# Replacement for Coffee Compass Malabar Hit



## 4085 (Nov 23, 2012)

I have been drinking this for a long time now, and wondered if anyone else that knows this bean could suggestion alternate


----------



## froggystyle (Oct 30, 2013)

Have they stopped selling it?


----------



## 4085 (Nov 23, 2012)

No....I .like to try new things!


----------



## WilliamPiper (Oct 6, 2014)

Ring them up and ask - they are always happy to advise, and they often have beans that are not on the website. They're very friendly!


----------



## 4085 (Nov 23, 2012)

I have and they have and I am getting some! But, I just wondered if anyone else had something for me to consider


----------



## NickdeBug (Jan 18, 2015)

This might be worth a shot


----------



## ShortShots (Oct 2, 2013)

Not dark enough for dfk


----------



## NickdeBug (Jan 18, 2015)

ShortShots said:


> Not dark enough for dfk


Maybe leave them in for another 20 mins, or until the smoke alarms go off, whichever comes sooner.
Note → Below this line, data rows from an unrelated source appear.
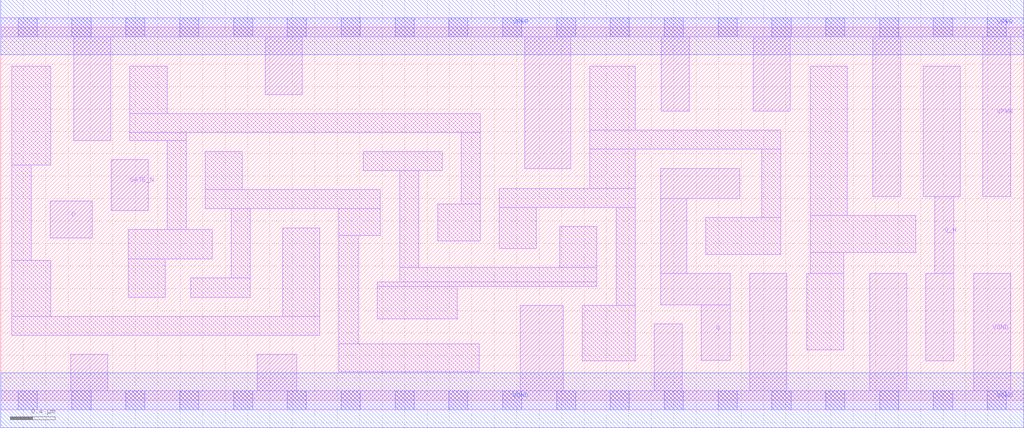
<source format=lef>
# Copyright 2020 The SkyWater PDK Authors
#
# Licensed under the Apache License, Version 2.0 (the "License");
# you may not use this file except in compliance with the License.
# You may obtain a copy of the License at
#
#     https://www.apache.org/licenses/LICENSE-2.0
#
# Unless required by applicable law or agreed to in writing, software
# distributed under the License is distributed on an "AS IS" BASIS,
# WITHOUT WARRANTIES OR CONDITIONS OF ANY KIND, either express or implied.
# See the License for the specific language governing permissions and
# limitations under the License.
#
# SPDX-License-Identifier: Apache-2.0

VERSION 5.7 ;
  NAMESCASESENSITIVE ON ;
  NOWIREEXTENSIONATPIN ON ;
  DIVIDERCHAR "/" ;
  BUSBITCHARS "[]" ;
UNITS
  DATABASE MICRONS 200 ;
END UNITS
MACRO sky130_fd_sc_ms__dlxbn_2
  CLASS CORE ;
  SOURCE USER ;
  FOREIGN sky130_fd_sc_ms__dlxbn_2 ;
  ORIGIN  0.000000  0.000000 ;
  SIZE  9.120000 BY  3.330000 ;
  SYMMETRY X Y ;
  SITE unit ;
  PIN D
    ANTENNAGATEAREA  0.233700 ;
    DIRECTION INPUT ;
    USE SIGNAL ;
    PORT
      LAYER li1 ;
        RECT 0.440000 1.450000 0.815000 1.780000 ;
    END
  END D
  PIN Q
    ANTENNADIFFAREA  0.509600 ;
    DIRECTION OUTPUT ;
    USE SIGNAL ;
    PORT
      LAYER li1 ;
        RECT 5.885000 0.850000 6.505000 1.130000 ;
        RECT 5.885000 1.130000 6.115000 1.800000 ;
        RECT 5.885000 1.800000 6.590000 2.070000 ;
        RECT 6.245000 0.355000 6.505000 0.850000 ;
    END
  END Q
  PIN Q_N
    ANTENNADIFFAREA  0.509600 ;
    DIRECTION OUTPUT ;
    USE SIGNAL ;
    PORT
      LAYER li1 ;
        RECT 8.225000 1.820000 8.555000 2.980000 ;
        RECT 8.245000 0.350000 8.495000 1.130000 ;
        RECT 8.325000 1.130000 8.495000 1.820000 ;
    END
  END Q_N
  PIN GATE_N
    ANTENNAGATEAREA  0.262200 ;
    DIRECTION INPUT ;
    USE CLOCK ;
    PORT
      LAYER li1 ;
        RECT 0.985000 1.695000 1.315000 2.150000 ;
    END
  END GATE_N
  PIN VGND
    DIRECTION INOUT ;
    USE GROUND ;
    PORT
      LAYER li1 ;
        RECT 0.000000 -0.085000 9.120000 0.085000 ;
        RECT 0.625000  0.085000 0.955000 0.410000 ;
        RECT 2.285000  0.085000 2.640000 0.410000 ;
        RECT 4.630000  0.085000 5.015000 0.845000 ;
        RECT 5.825000  0.085000 6.075000 0.680000 ;
        RECT 6.675000  0.085000 7.005000 1.130000 ;
        RECT 7.745000  0.085000 8.075000 1.130000 ;
        RECT 8.675000  0.085000 9.005000 1.130000 ;
      LAYER mcon ;
        RECT 0.155000 -0.085000 0.325000 0.085000 ;
        RECT 0.635000 -0.085000 0.805000 0.085000 ;
        RECT 1.115000 -0.085000 1.285000 0.085000 ;
        RECT 1.595000 -0.085000 1.765000 0.085000 ;
        RECT 2.075000 -0.085000 2.245000 0.085000 ;
        RECT 2.555000 -0.085000 2.725000 0.085000 ;
        RECT 3.035000 -0.085000 3.205000 0.085000 ;
        RECT 3.515000 -0.085000 3.685000 0.085000 ;
        RECT 3.995000 -0.085000 4.165000 0.085000 ;
        RECT 4.475000 -0.085000 4.645000 0.085000 ;
        RECT 4.955000 -0.085000 5.125000 0.085000 ;
        RECT 5.435000 -0.085000 5.605000 0.085000 ;
        RECT 5.915000 -0.085000 6.085000 0.085000 ;
        RECT 6.395000 -0.085000 6.565000 0.085000 ;
        RECT 6.875000 -0.085000 7.045000 0.085000 ;
        RECT 7.355000 -0.085000 7.525000 0.085000 ;
        RECT 7.835000 -0.085000 8.005000 0.085000 ;
        RECT 8.315000 -0.085000 8.485000 0.085000 ;
        RECT 8.795000 -0.085000 8.965000 0.085000 ;
      LAYER met1 ;
        RECT 0.000000 -0.245000 9.120000 0.245000 ;
    END
  END VGND
  PIN VPWR
    DIRECTION INOUT ;
    USE POWER ;
    PORT
      LAYER li1 ;
        RECT 0.000000 3.245000 9.120000 3.415000 ;
        RECT 0.650000 2.320000 0.980000 3.245000 ;
        RECT 2.360000 2.730000 2.690000 3.245000 ;
        RECT 4.670000 2.070000 5.080000 3.245000 ;
        RECT 5.890000 2.580000 6.140000 3.245000 ;
        RECT 6.710000 2.580000 7.040000 3.245000 ;
        RECT 7.775000 1.820000 8.025000 3.245000 ;
        RECT 8.755000 1.820000 9.005000 3.245000 ;
      LAYER mcon ;
        RECT 0.155000 3.245000 0.325000 3.415000 ;
        RECT 0.635000 3.245000 0.805000 3.415000 ;
        RECT 1.115000 3.245000 1.285000 3.415000 ;
        RECT 1.595000 3.245000 1.765000 3.415000 ;
        RECT 2.075000 3.245000 2.245000 3.415000 ;
        RECT 2.555000 3.245000 2.725000 3.415000 ;
        RECT 3.035000 3.245000 3.205000 3.415000 ;
        RECT 3.515000 3.245000 3.685000 3.415000 ;
        RECT 3.995000 3.245000 4.165000 3.415000 ;
        RECT 4.475000 3.245000 4.645000 3.415000 ;
        RECT 4.955000 3.245000 5.125000 3.415000 ;
        RECT 5.435000 3.245000 5.605000 3.415000 ;
        RECT 5.915000 3.245000 6.085000 3.415000 ;
        RECT 6.395000 3.245000 6.565000 3.415000 ;
        RECT 6.875000 3.245000 7.045000 3.415000 ;
        RECT 7.355000 3.245000 7.525000 3.415000 ;
        RECT 7.835000 3.245000 8.005000 3.415000 ;
        RECT 8.315000 3.245000 8.485000 3.415000 ;
        RECT 8.795000 3.245000 8.965000 3.415000 ;
      LAYER met1 ;
        RECT 0.000000 3.085000 9.120000 3.575000 ;
    END
  END VPWR
  OBS
    LAYER li1 ;
      RECT 0.100000 0.580000 2.845000 0.750000 ;
      RECT 0.100000 0.750000 0.445000 1.250000 ;
      RECT 0.100000 1.250000 0.270000 2.100000 ;
      RECT 0.100000 2.100000 0.445000 2.980000 ;
      RECT 1.135000 0.920000 1.465000 1.260000 ;
      RECT 1.135000 1.260000 1.885000 1.525000 ;
      RECT 1.150000 2.320000 1.655000 2.390000 ;
      RECT 1.150000 2.390000 4.275000 2.560000 ;
      RECT 1.150000 2.560000 1.485000 2.980000 ;
      RECT 1.485000 1.525000 1.655000 2.320000 ;
      RECT 1.695000 0.920000 2.225000 1.090000 ;
      RECT 1.825000 1.710000 3.385000 1.880000 ;
      RECT 1.825000 1.880000 2.155000 2.220000 ;
      RECT 2.055000 1.090000 2.225000 1.710000 ;
      RECT 2.515000 0.750000 2.845000 1.540000 ;
      RECT 3.015000 0.255000 4.265000 0.505000 ;
      RECT 3.015000 0.505000 3.185000 1.470000 ;
      RECT 3.015000 1.470000 3.385000 1.710000 ;
      RECT 3.230000 2.050000 3.935000 2.220000 ;
      RECT 3.355000 0.725000 4.070000 1.015000 ;
      RECT 3.355000 1.015000 5.315000 1.055000 ;
      RECT 3.555000 1.055000 5.315000 1.185000 ;
      RECT 3.555000 1.185000 3.725000 2.050000 ;
      RECT 3.895000 1.420000 4.275000 1.750000 ;
      RECT 4.105000 1.750000 4.275000 2.390000 ;
      RECT 4.445000 1.355000 4.775000 1.720000 ;
      RECT 4.445000 1.720000 5.655000 1.890000 ;
      RECT 4.985000 1.185000 5.315000 1.550000 ;
      RECT 5.185000 0.350000 5.655000 0.845000 ;
      RECT 5.250000 1.890000 5.655000 2.240000 ;
      RECT 5.250000 2.240000 6.955000 2.410000 ;
      RECT 5.250000 2.410000 5.655000 2.980000 ;
      RECT 5.485000 0.845000 5.655000 1.720000 ;
      RECT 6.285000 1.300000 6.955000 1.630000 ;
      RECT 6.785000 1.630000 6.955000 2.240000 ;
      RECT 7.185000 0.450000 7.515000 1.130000 ;
      RECT 7.215000 1.130000 7.515000 1.320000 ;
      RECT 7.215000 1.320000 8.155000 1.650000 ;
      RECT 7.215000 1.650000 7.545000 2.980000 ;
  END
END sky130_fd_sc_ms__dlxbn_2

</source>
Dfk - My boss has some Java Lingtong which his wife sells. I could see if they have a slightly darker roast and send you a sample if you like.


----------



## 4085 (Nov 23, 2012)

That's very kind of you Nick. I have had that a few times before but never I the

darker side. Perhaps you could ask.

Many thanks


----------



## NickdeBug (Jan 18, 2015)

Not a problem. Just checked and they will roast some up as a sample.

I've tried it as a medium and it was pretty good.

I'll pm for address when it hits my desk.


----------



## froggystyle (Oct 30, 2013)

I took some dark a while ago, was good for me in brewed, but espresso was not good.


----------



## NickdeBug (Jan 18, 2015)

@dfk41

Sample of Lingtong roasted dark should be coming into the office on Monday.

pm me address and I will pop it straight in the post


----------